Write out, word for word, every line in the data below from the one containing "4 | Termination |" to the one containing "Termination may be", both of them included.

***** RECORDS FOR THE TASK *****

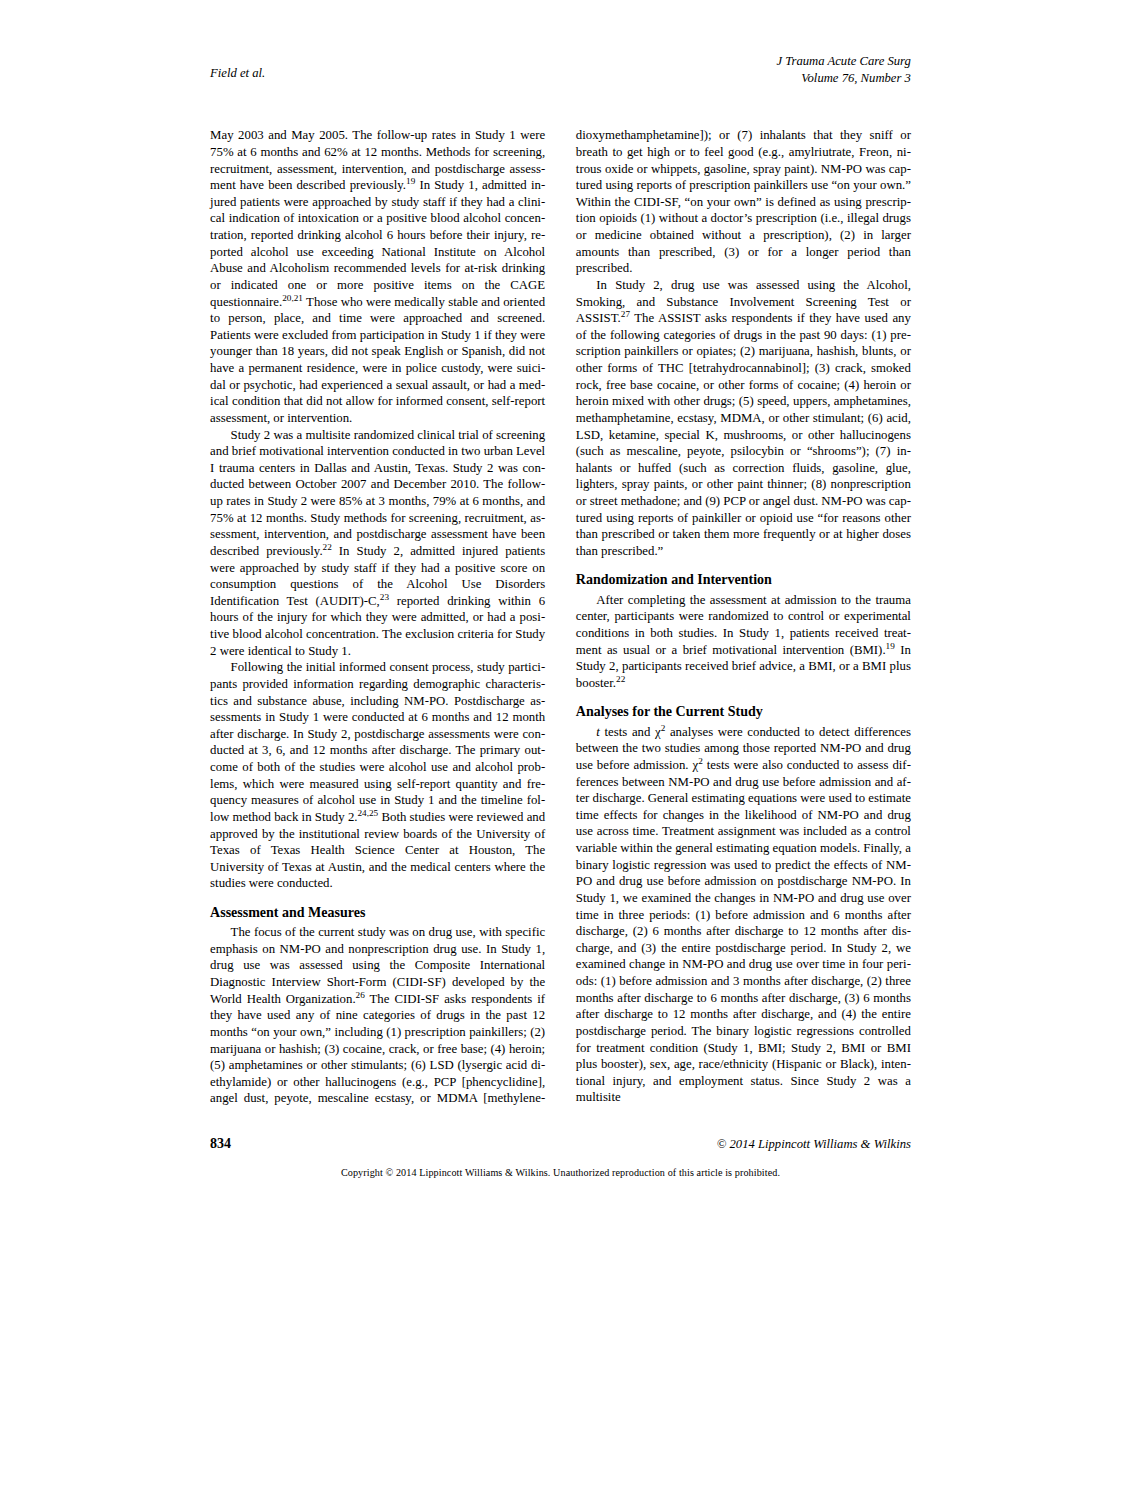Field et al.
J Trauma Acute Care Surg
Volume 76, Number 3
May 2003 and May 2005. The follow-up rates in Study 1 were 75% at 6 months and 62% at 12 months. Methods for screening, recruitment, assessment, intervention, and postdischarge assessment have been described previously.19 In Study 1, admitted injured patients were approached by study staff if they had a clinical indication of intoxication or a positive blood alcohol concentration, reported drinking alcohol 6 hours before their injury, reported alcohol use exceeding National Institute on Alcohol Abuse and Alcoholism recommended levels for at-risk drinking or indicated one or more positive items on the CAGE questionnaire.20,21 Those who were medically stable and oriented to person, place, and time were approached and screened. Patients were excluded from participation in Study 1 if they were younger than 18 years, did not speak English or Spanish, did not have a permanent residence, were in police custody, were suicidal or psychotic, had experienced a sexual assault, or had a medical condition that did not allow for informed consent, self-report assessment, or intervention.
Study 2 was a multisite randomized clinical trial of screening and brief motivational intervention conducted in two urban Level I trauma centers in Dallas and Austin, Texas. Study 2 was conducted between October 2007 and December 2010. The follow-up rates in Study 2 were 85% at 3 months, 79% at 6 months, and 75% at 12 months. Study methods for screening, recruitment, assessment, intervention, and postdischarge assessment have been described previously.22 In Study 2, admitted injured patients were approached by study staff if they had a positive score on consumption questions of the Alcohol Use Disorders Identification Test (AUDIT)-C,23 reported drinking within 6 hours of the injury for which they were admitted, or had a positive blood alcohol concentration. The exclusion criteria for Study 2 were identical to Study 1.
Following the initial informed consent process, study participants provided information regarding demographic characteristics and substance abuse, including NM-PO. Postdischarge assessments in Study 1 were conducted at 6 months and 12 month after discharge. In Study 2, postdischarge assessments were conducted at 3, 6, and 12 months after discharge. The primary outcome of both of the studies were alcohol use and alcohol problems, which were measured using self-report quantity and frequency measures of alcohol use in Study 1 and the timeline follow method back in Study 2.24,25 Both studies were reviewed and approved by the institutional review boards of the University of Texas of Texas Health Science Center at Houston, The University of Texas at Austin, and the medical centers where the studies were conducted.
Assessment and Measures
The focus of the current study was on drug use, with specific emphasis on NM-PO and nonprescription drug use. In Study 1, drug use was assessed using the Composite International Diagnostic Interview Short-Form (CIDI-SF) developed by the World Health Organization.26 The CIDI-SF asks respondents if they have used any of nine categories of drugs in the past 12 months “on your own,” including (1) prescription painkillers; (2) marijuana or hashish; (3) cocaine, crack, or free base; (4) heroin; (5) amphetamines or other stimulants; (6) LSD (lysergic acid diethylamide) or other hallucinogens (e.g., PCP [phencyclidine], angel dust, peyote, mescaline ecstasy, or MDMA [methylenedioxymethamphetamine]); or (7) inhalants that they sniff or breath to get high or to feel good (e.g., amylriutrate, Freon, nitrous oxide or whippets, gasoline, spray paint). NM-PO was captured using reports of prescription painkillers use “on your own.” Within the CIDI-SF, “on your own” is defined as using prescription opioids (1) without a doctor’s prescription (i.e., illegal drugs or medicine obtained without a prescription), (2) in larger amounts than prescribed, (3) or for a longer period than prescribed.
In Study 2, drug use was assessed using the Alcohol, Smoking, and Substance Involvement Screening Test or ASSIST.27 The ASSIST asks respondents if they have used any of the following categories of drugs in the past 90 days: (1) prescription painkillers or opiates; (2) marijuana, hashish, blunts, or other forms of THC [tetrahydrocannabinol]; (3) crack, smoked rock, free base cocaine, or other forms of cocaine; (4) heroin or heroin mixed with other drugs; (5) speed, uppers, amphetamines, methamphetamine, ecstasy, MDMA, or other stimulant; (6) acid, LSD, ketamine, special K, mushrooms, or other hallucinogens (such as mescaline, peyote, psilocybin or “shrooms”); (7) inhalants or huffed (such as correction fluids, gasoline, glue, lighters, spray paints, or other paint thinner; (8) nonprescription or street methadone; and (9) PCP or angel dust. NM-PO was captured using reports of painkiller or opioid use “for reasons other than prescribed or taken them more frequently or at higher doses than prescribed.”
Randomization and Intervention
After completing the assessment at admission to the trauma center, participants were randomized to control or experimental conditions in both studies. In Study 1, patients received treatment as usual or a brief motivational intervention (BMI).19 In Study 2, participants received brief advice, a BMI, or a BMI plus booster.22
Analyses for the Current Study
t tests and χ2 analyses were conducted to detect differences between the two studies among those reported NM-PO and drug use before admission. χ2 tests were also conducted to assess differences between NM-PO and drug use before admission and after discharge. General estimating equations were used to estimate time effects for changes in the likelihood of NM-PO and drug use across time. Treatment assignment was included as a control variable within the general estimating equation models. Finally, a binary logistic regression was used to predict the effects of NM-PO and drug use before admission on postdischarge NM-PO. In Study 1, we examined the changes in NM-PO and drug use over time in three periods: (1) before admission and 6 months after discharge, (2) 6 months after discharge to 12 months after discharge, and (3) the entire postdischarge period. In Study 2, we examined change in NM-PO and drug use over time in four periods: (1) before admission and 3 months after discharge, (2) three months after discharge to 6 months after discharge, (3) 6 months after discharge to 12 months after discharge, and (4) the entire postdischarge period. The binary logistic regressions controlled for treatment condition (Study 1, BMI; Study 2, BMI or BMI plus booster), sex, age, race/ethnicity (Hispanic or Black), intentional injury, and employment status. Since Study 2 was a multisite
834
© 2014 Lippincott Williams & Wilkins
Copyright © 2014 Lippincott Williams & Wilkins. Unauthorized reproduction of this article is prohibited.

*****
***** RECORDS FOR THE TASK *****

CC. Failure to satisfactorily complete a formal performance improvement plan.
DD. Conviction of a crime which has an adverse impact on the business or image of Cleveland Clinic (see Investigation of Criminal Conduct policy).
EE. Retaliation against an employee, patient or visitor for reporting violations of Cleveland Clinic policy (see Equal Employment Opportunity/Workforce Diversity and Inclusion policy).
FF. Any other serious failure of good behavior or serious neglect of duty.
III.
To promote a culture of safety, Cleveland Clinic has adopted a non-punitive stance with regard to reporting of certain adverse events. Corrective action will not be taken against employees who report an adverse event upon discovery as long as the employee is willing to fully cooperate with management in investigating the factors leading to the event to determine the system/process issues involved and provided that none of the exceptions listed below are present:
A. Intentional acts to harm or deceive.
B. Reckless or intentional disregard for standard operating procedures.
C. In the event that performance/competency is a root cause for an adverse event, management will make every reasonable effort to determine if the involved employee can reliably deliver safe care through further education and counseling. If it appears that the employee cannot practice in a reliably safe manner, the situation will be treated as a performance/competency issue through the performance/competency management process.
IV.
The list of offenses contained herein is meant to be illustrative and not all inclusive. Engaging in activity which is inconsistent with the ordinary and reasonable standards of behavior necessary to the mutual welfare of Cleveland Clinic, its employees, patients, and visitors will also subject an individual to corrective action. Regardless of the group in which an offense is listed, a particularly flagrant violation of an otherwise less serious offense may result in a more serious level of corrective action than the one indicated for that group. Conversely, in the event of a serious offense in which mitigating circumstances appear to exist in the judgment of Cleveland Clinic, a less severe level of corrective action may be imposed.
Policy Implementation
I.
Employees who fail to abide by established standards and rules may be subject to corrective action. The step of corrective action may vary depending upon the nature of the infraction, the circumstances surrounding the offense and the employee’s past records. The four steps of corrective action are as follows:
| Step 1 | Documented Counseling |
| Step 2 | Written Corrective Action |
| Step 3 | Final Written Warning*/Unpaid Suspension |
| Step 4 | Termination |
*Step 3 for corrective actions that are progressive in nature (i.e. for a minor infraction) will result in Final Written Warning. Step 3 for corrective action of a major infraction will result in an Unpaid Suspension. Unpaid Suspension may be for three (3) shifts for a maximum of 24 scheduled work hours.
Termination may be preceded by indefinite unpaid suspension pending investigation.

*****
***** RECORDS FOR THE TASK *****

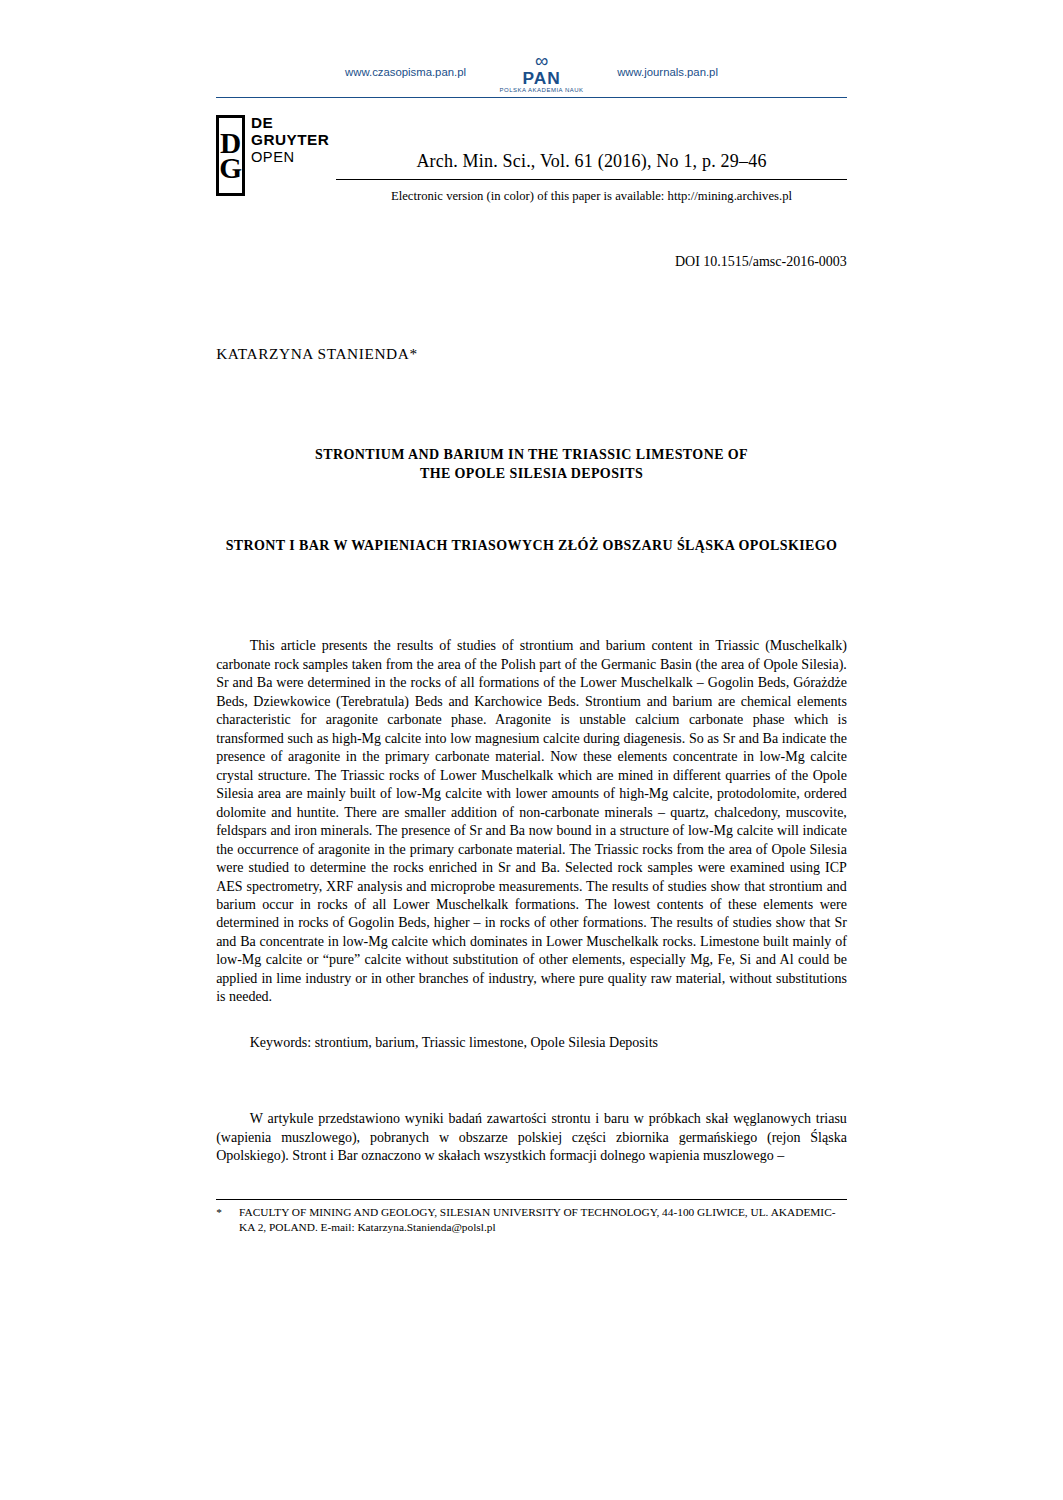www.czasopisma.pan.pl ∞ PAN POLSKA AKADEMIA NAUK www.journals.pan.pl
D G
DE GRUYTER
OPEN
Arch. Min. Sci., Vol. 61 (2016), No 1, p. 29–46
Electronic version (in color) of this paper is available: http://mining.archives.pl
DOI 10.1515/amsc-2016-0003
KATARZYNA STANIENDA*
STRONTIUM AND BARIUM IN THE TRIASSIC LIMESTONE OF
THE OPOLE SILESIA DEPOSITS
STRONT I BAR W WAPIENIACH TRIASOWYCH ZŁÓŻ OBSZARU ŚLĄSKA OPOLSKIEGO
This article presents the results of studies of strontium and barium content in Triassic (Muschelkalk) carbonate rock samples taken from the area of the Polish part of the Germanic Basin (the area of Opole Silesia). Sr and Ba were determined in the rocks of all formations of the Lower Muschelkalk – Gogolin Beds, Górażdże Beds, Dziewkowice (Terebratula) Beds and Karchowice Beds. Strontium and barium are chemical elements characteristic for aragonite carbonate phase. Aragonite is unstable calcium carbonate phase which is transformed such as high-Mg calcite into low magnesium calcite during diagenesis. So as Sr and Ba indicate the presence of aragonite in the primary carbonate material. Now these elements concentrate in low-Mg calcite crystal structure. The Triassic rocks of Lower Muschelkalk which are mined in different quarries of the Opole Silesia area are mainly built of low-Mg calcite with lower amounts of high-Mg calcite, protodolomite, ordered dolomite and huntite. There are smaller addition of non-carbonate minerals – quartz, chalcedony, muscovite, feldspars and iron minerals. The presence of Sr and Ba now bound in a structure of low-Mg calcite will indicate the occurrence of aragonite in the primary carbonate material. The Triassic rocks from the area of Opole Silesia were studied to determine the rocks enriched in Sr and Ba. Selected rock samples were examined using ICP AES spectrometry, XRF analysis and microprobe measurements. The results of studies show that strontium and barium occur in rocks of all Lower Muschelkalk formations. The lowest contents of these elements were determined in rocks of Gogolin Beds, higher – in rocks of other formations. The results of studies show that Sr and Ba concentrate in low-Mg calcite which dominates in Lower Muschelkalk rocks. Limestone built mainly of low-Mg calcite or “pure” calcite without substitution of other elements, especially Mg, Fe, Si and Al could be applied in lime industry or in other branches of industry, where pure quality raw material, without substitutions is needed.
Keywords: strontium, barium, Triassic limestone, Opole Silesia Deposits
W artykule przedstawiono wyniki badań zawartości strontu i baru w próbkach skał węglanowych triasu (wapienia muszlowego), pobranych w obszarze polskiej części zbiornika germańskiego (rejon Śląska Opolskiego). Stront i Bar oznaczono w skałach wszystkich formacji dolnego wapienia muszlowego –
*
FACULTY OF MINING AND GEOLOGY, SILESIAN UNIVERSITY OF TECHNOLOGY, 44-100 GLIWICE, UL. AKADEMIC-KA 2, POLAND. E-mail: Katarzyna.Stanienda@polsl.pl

*****

RESPONSE TO THIS TASK:
| Step 4 | Termination |
*Step 3 for corrective actions that are progressive in nature (i.e. for a minor infraction) will result in Final Written Warning. Step 3 for corrective action of a major infraction will result in an Unpaid Suspension. Unpaid Suspension may be for three (3) shifts for a maximum of 24 scheduled work hours.
Termination may be preceded by indefinite unpaid suspension pending investigation.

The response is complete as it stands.